Search code examples
pythonregexlookbehind

Python regex lookbehind swap groups


I was practicing re module and encountered an interesting problem.

I can easily substitute two words:

re.sub("30 apples", r"apples 30", 'Look 30 apples.') # 'Look apples 30.'

But I want to swap the two words only if 30 comes before apples.

How to do this?

I tried look behind method:
re.sub('(?<=\d\d) apples', r'\2 \1', 'Look 30 apples.')

But it does not take groups \1 and \2.


Solution

  • When you use a (?<=\d\d) apples pattern the match starts right after 2 digits and is a space plus apples. If you try to swap the two values, you need to consume both, and the lookbehind, as you see, does not consume text.

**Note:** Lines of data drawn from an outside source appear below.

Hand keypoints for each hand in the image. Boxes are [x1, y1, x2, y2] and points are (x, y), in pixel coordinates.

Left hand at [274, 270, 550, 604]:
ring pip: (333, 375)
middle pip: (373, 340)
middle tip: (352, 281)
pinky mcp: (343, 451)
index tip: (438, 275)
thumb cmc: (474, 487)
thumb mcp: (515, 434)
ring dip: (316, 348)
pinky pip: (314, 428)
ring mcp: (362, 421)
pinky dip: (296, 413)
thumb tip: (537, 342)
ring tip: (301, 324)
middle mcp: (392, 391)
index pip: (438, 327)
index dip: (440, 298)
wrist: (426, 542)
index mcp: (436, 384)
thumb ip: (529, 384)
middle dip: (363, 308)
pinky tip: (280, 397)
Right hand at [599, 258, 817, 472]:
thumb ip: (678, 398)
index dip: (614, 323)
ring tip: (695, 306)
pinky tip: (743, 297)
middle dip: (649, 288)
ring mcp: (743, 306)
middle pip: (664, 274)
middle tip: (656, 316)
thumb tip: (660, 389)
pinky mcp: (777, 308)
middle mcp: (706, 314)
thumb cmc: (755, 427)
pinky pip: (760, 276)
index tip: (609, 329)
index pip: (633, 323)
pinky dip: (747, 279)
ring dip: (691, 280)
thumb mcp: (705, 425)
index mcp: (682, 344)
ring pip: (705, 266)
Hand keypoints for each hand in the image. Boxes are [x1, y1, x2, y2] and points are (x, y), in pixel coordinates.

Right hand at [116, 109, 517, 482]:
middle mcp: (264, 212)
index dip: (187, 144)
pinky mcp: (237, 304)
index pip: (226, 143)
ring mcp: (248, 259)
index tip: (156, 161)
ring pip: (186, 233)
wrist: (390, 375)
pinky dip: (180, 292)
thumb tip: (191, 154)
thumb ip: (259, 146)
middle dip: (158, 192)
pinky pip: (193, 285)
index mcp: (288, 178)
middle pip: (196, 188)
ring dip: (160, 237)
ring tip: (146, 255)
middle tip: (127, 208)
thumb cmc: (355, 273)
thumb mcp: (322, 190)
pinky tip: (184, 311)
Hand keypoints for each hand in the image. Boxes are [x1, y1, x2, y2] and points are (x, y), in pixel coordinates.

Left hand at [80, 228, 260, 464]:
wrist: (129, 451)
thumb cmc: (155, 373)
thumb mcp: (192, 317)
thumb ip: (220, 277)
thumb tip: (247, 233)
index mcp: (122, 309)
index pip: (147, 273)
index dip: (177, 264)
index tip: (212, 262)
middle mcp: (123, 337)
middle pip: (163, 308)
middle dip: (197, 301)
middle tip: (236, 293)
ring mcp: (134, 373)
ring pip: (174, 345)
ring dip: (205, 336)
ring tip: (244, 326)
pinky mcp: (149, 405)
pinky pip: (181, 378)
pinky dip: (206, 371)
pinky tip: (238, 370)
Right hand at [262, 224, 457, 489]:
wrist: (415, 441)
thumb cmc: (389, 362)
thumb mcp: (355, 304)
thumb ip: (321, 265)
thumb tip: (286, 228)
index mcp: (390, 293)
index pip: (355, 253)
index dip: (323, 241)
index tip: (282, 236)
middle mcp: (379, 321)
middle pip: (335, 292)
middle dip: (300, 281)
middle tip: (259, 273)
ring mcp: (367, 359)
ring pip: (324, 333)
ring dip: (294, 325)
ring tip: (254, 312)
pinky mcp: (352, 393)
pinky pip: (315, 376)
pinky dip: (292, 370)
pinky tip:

    Thus, you need to use capturing groups here in the pattern and replace with the corresponding backreferences:

    result = re.sub(r"(\d+)(\s+)(apples)", r"\3\2\1", 'Look 30 apples.')
    

    See the regex demo. Regulex graph:

    enter image description here

    Details

    • (\d+) - Capturing group 1 (\1 in the replacement pattern): one or more digits
    • (\s+) - Capturing group 2 (\2 in the replacement pattern): one or more whitespaces
    • (apples) - Capturing group 3 (\3 in the replacement pattern): apples.

    Python demo:

    import re
    result = re.sub(r"(\d+)(\s+)(apples)", r"\3\2\1", "Look 30 apples.")
    print(result)